» **ASSIGNMENT A**:
Answer these questions using the abstract below:
(i) What quadrupole coupling constant does it give for the pyridine complex?
(ii) By what method was the literature value for the PPh₃ complex obtained?
(iii) For which complex is the correlation described as very poor?
» **ASSIGNMENT B**:
Does each statement below agree with the abstract below? Answer yes or no, and quote the words that decide it.
(i) The relaxation times arise entirely from the quadrupolar mechanism.
(ii) The stibine complex has a smaller quadrupole coupling constant than the arsine complex.
(iii) The ligand partial field gradient parameters came from Mossbauer spectra of Fe^II complexes.

=== PASSAGE TO READ ===

Applications of ⁹⁵Mo N.M.R. Spectroscopy. XVIII. Relaxation Times, Quadrupole Coupling Constants and Partial Field Gradients in [Mo(CO)₅L] Complexes

Abstract

A study of ,⁹⁵Mo spin-lattice relaxation times (T₁) and linewidths of [Mo(CO)₅L] complexes, where L = PPh₃, AsPh₃, SbPh₃, pyridine and Cl^-, has shown that the relaxation times are due entirely to the quadrupolar mechanism, with no scalar coupling contribution to linewidth where molybdenum is bonded to a quadrupolar nucleus. Based on the literature value of the quadrupole coupling constant obtained by n.q.r . for the PPh₃ complex (1.972 MHz), the quadrupole coupling constants of the arsine and stibine complexes are determined to be 3.36 and 3.75 MHz respectively. These values, and that of the pyridine complex (2.80 MHz), are found to correlate with ligand partial field gradient parameters obtained from Mossbauer spectra of Fe^II complexes, and are rationalized in terms of metal- ligand bonding interactions. For Et₄N [Mo(CO)₅Cl], the correlation is very poor; this result is attributed to the effects of ion in solution.

=== STUDY MATERIAL ===

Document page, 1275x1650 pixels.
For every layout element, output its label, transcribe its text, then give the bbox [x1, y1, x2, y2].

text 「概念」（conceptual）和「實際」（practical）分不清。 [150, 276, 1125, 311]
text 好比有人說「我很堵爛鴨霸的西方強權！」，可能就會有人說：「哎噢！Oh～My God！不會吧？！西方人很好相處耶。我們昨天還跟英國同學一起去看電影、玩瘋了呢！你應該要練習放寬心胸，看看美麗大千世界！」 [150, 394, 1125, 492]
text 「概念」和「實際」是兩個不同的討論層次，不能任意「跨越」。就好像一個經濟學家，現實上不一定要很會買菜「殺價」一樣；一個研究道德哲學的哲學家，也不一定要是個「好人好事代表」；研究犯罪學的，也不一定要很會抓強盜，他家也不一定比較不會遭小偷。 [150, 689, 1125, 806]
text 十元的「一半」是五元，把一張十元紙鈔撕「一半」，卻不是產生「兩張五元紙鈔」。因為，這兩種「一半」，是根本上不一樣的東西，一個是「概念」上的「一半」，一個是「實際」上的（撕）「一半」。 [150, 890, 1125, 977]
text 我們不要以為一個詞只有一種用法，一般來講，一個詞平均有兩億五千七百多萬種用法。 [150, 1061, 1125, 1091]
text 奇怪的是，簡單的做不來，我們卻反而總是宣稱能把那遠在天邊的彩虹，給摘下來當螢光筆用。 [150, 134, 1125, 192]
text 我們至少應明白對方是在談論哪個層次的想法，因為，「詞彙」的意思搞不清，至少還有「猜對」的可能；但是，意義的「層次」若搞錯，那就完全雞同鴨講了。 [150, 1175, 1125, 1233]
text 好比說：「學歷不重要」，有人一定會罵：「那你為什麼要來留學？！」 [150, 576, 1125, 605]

===

» **EXERCISE SOLUTION A**:
(i) 2.80 MHz
(ii) n.q.r.
(iii) Et₄N [Mo(CO)₅Cl]

» **EXERCISE SOLUTION B**:
(i) Yes: "the relaxation times are due entirely to the quadrupolar mechanism"
(ii) No: "the quadrupole coupling constants of the arsine and stibine complexes are determined to be 3.36 and 3.75 MHz respectively"
(iii) Yes: "ligand partial field gradient parameters obtained from Mossbauer spectra of Fe^II complexes"